Since 2008, I’ve been Co-Artistic Director with Rachael. She’s quite a visionary. We started thinking smarter – let’s do that lab, spend that time going deep into listening to Country or dance dramaturgy and contested land; it’s all information the artists have to draw from. For example, the Listening to Country lab led to ‘Cut the Sky’, which explored Aboriginal perspectives on climate change. It speaks just as strongly today as it did over six years ago, because it wasn’t just about listening – it emerged from a conversation with my pop who challenged us with the question of what happens when you don’t listen.

Kimberley: As we wrap up, I wondered if you wanted to talk about what changes you’ve seen in the industry over the years and what you hope to see in the future?

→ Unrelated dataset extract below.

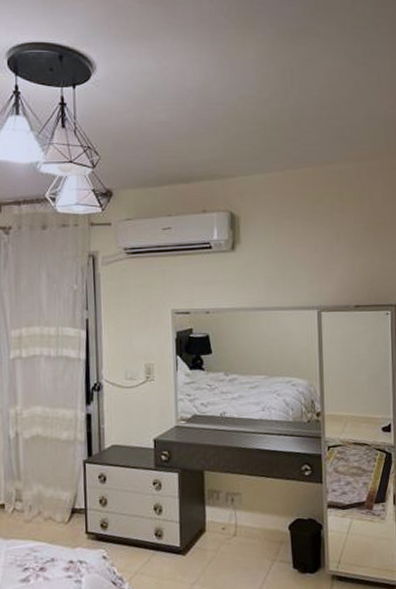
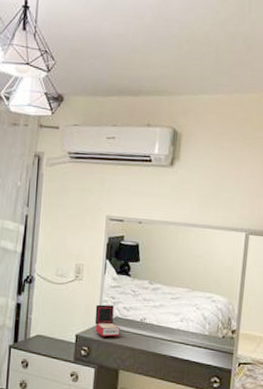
jewelry box: none [171,403,200,438] -> present [94,304,120,338]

Because Marrugeku’s done things a bit differently from the beginning, I couldn’t always make sense of the problems in the industry. It’s a breath of fresh air to see other emerging collectives and companies collaborating across mediums. There are reasons why that process does work in, for example, the film world:

Kimberley: Yeah, you really see that in Marrugeku’s work, like in ‘Cut the Sky’ you had Edwin Lee Mulligan with his spoken word and Eric Avery playing violin.

All dance and forms of dance that are from multiple cultures should be valued. There’s a responsibility of not watering down what our traditional dance forms are – they’re very diverse and distinct and there isn’t one “Aboriginal dance.” And we have responsibilities when using those forms in finding new dance languages for our bodies to tell stories. We’ve been on a bit of a pathway to try to get people to be thinking about place. We are on contested land. We’re in Australia: wherever you dance, underneath the tarkett and the concrete and in the studio or out in Country, you are still on Country; in your processes, you need to acknowledge that and you need to think about that.

Kimberley: Even if you’re dancing – for whatever purpose or whatever story – it’s connected to Country…

It can offer so much. I love hearing about and seeing what people that are connecting with those elements are creating. I think there can be a fear of stepping away from what’s expected from contemporary dance companies in Australia and fear of not meeting the expectations of their audiences. But be brave, that’s what art is about. Surround yourself with the people you need to say what you want to say. Think about who you want to say it to and speak in the language you choose. Undertake a process that thoroughly prepares you.